When I was younger, I used to think sleep was optional.

My first memory of sleep deprivation was pulling an all-nighter at the department store I worked at in high school and college (anybody remember Service Merchandise?). This was the dreaded inventory counting night store honchos tried to couch as a fun experience, complete with pizza catered in. Somehow rolling around an archaic computer on a shopping cart and counting bottles of red fox urine doesn’t sound as appetizing as a solid eight hours of shuteye.

When I was coaching high school baseball and golf, and getting my newspaper career off the ground, it would be routine for the phone to ring at 5:30 a.m. for my substitute teaching assignment and for me to not walk back through the door until 1 a.m. the next morning after finishing work on the copy desk. Winter was my favorite season back then because I wasn’t coaching a winter sport at the school and could take a three-hour nap before going into the paper.

But as I get older, I quickly have realized sleep isn’t something that should be thrown in your optional cart. 

The American Academy of Sleep Medicine agrees. It says adults age 18 and older should get between 7-8 hours a day of sleep. However, one study shows Americans sleep 6.8 hours per day on average, down more than an hour from 1942. Also, 59% of Americans get seven or more hours of sleep at night (well-done 59%ers!) while 40% get less than seven hours.

In that same study of the folks in the six hours or less category, 32% say they are getting as much sleep as needed, but 67% in that category say they would feel better with more sleep. 

And this quartet of notes from the Start Sleeping website (startsleeping.org): About one in four people age 18 to 24 say they don’t sleep well because of technology; Sleep deprivation increases the expectation of gains and decreases the estimation of possible losses; and decision-making in “high-stakes, real-world situations” is impaired when someone experiences sleep loss.

According to the National Sleep Foundation, 45% of Americans say poor or insufficient sleep affected their daily activities at least once in the past seven days. That study puts the average sleeping time slightly higher at 7 hours, 36 minutes with folks going to bed at 10:55 p.m. on average and getting up at the rather specific 6:38 a.m. on workdays, while sleeping about 40 minutes longer on weekends.

Now to the really pay attention stuff: In that NSF study, 67% of folks with less than good sleep quality also report poor or only fair health.
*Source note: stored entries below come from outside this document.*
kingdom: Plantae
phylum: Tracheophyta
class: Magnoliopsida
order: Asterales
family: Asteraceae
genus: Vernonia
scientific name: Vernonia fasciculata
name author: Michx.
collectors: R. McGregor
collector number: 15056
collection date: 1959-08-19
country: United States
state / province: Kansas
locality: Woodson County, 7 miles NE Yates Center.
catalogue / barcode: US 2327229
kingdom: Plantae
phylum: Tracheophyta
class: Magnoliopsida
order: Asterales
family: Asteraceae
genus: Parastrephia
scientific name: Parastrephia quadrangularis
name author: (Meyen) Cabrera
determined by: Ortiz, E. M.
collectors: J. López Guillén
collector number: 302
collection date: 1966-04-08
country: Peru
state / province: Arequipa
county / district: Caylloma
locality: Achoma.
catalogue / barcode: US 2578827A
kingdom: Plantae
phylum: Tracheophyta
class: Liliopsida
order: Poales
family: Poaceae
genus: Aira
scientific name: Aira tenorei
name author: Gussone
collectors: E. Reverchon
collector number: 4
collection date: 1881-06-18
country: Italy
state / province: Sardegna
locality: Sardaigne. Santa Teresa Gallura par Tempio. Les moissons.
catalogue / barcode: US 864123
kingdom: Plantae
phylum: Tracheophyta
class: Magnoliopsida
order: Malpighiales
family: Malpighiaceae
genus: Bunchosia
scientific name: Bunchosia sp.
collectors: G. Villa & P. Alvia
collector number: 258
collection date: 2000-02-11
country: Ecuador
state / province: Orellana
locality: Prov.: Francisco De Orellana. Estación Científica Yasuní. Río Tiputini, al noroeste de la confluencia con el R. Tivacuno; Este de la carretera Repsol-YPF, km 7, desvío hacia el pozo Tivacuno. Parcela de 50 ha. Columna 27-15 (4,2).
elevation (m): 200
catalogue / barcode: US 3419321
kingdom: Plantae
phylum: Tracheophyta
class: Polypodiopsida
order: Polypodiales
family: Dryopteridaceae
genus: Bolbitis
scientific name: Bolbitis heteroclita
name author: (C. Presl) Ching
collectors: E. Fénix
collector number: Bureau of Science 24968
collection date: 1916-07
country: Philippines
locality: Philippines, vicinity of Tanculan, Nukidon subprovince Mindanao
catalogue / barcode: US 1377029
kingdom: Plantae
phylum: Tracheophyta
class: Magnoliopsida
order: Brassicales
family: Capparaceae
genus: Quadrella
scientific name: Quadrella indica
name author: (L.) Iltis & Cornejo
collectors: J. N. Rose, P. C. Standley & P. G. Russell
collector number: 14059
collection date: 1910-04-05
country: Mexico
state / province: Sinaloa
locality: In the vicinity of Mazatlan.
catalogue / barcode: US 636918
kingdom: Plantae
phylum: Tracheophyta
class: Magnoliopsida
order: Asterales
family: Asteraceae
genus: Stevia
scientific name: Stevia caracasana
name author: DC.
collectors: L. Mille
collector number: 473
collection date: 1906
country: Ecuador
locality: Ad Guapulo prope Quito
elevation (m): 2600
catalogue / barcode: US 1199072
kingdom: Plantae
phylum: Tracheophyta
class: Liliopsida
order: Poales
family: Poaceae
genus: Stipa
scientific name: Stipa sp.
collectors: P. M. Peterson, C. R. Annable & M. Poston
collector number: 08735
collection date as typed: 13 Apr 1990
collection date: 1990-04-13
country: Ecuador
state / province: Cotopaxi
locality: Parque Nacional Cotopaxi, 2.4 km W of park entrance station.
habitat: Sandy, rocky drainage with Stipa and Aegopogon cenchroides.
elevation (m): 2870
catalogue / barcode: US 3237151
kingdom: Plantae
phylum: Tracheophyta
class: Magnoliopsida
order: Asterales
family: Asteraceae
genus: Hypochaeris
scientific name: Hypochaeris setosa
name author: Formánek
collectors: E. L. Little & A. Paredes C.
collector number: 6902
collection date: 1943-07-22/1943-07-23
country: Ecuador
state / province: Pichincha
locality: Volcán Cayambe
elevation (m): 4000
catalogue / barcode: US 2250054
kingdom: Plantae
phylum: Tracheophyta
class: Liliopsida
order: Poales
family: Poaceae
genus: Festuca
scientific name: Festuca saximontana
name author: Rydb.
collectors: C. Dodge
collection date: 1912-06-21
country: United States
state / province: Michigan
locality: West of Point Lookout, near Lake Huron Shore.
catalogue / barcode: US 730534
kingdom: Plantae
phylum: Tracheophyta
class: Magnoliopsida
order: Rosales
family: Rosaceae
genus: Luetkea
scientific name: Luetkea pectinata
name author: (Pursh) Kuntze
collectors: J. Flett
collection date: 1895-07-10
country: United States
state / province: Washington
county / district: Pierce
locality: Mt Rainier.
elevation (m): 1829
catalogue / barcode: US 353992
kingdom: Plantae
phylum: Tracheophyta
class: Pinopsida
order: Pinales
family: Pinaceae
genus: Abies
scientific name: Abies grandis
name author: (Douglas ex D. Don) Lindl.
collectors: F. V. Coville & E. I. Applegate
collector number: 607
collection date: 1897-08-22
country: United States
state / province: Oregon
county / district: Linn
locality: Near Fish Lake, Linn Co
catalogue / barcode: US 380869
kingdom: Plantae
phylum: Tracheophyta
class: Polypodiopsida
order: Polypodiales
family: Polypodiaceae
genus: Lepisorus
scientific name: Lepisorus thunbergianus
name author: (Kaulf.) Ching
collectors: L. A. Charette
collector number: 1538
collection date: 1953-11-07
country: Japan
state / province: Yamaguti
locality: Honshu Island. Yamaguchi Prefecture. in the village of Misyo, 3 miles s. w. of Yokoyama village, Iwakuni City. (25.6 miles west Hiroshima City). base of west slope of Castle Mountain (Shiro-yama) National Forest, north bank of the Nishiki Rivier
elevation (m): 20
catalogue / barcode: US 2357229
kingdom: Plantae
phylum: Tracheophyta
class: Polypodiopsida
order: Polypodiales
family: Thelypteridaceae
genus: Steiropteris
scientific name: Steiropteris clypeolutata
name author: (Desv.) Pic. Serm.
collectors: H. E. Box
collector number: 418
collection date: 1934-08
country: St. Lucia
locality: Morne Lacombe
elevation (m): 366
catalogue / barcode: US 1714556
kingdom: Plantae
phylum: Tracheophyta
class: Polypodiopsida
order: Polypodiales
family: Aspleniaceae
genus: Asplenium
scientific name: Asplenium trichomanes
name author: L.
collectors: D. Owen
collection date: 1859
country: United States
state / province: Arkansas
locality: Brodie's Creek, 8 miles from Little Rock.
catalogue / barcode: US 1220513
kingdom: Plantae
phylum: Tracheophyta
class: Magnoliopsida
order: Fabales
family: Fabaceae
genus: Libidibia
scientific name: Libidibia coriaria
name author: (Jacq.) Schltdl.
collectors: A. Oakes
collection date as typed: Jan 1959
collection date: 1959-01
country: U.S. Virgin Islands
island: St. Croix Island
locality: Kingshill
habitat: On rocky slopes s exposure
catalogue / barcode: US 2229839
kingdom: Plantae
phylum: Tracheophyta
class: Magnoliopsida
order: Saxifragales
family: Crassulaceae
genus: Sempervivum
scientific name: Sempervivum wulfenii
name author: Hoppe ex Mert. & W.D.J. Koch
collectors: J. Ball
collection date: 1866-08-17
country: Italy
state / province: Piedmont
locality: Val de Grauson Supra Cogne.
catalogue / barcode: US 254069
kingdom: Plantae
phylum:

Also from NSF, being awake for 18 straight hours makes you drive like you have a blood alcohol level of .05 (.08 means you are getting a new headshot taken at the local lockup). If you have been up for 24 hours straight and get in a car, that’s akin to having a BAC of .10.

My point to all this is we operate in an industry where we are constantly on the go from meeting to meeting, event to event and city to city. Those of us who travel extensively likely are sacrificing a good amount sleeping hours along the way.

I used to take a lot of 6 a.m. flights, thinking it was better to stay at home for an extra night. Between waking the entire family up  at 2:30 a.m., and the way my body felt when I got up (likely getting to bed at 11 p.m. or later due to last-second packing the night before), I stopped that practice and have taken to getting into the city the night before. 

For road warriors, NSF suggests that when you are off your normal routine to limit naps to 20 minutes (preferably between 2 and 3 p.m.), listen to soothing music, ditch direct contact with tech devices before bed, and try not to eat  in the vicinity of bed time. Booze? No good. Even one drink near bedtime can disrupt sleep later in the night. And even if you didn’t get much sleep, try and stick to your usual wakeup time. It can help you get back on track with your usual sleep routine.

In a world that never seems to slow down, make sure you are taking care of yourself so you can tackle life’s craziness full-steam ahead.